====== Dataset excerpts ======
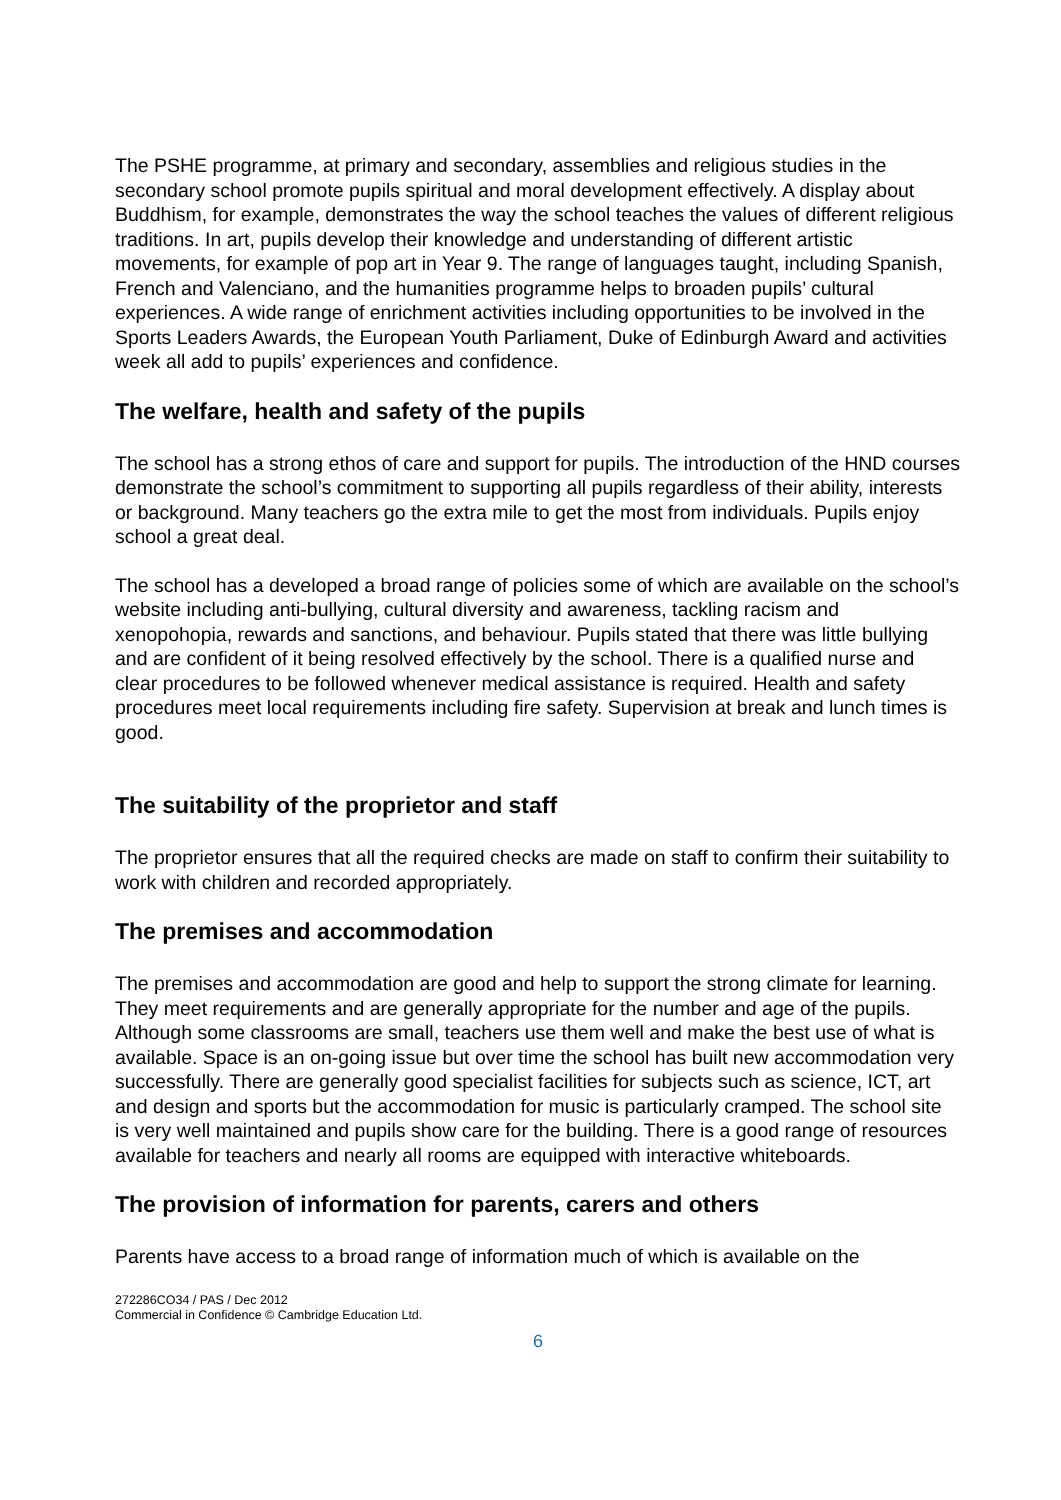The PSHE programme, at primary and secondary, assemblies and religious studies in the secondary school promote pupils spiritual and moral development effectively. A display about Buddhism, for example, demonstrates the way the school teaches the values of different religious traditions. In art, pupils develop their knowledge and understanding of different artistic movements, for example of pop art in Year 9. The range of languages taught, including Spanish, French and Valenciano, and the humanities programme helps to broaden pupils’ cultural experiences. A wide range of enrichment activities including opportunities to be involved in the Sports Leaders Awards, the European Youth Parliament, Duke of Edinburgh Award and activities week all add to pupils’ experiences and confidence.
The welfare, health and safety of the pupils
The school has a strong ethos of care and support for pupils. The introduction of the HND courses demonstrate the school’s commitment to supporting all pupils regardless of their ability, interests or background. Many teachers go the extra mile to get the most from individuals. Pupils enjoy school a great deal.
The school has a developed a broad range of policies some of which are available on the school’s website including anti-bullying, cultural diversity and awareness, tackling racism and xenopohopia, rewards and sanctions, and behaviour. Pupils stated that there was little bullying and are confident of it being resolved effectively by the school. There is a qualified nurse and clear procedures to be followed whenever medical assistance is required. Health and safety procedures meet local requirements including fire safety. Supervision at break and lunch times is good.
The suitability of the proprietor and staff
The proprietor ensures that all the required checks are made on staff to confirm their suitability to work with children and recorded appropriately.
The premises and accommodation
The premises and accommodation are good and help to support the strong climate for learning. They meet requirements and are generally appropriate for the number and age of the pupils. Although some classrooms are small, teachers use them well and make the best use of what is available. Space is an on-going issue but over time the school has built new accommodation very successfully. There are generally good specialist facilities for subjects such as science, ICT, art and design and sports but the accommodation for music is particularly cramped. The school site is very well maintained and pupils show care for the building. There is a good range of resources available for teachers and nearly all rooms are equipped with interactive whiteboards.
The provision of information for parents, carers and others
Parents have access to a broad range of information much of which is available on the
272286CO34 / PAS / Dec 2012
Commercial in Confidence © Cambridge Education Ltd.
6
======
* **Exercise objective**:
Going from the line that contains "272286CO34 / PAS / Dec 2012" to the last line of the records, reproduce every line as written.

* **The completed task**:
272286CO34 / PAS / Dec 2012
Commercial in Confidence © Cambridge Education Ltd.
6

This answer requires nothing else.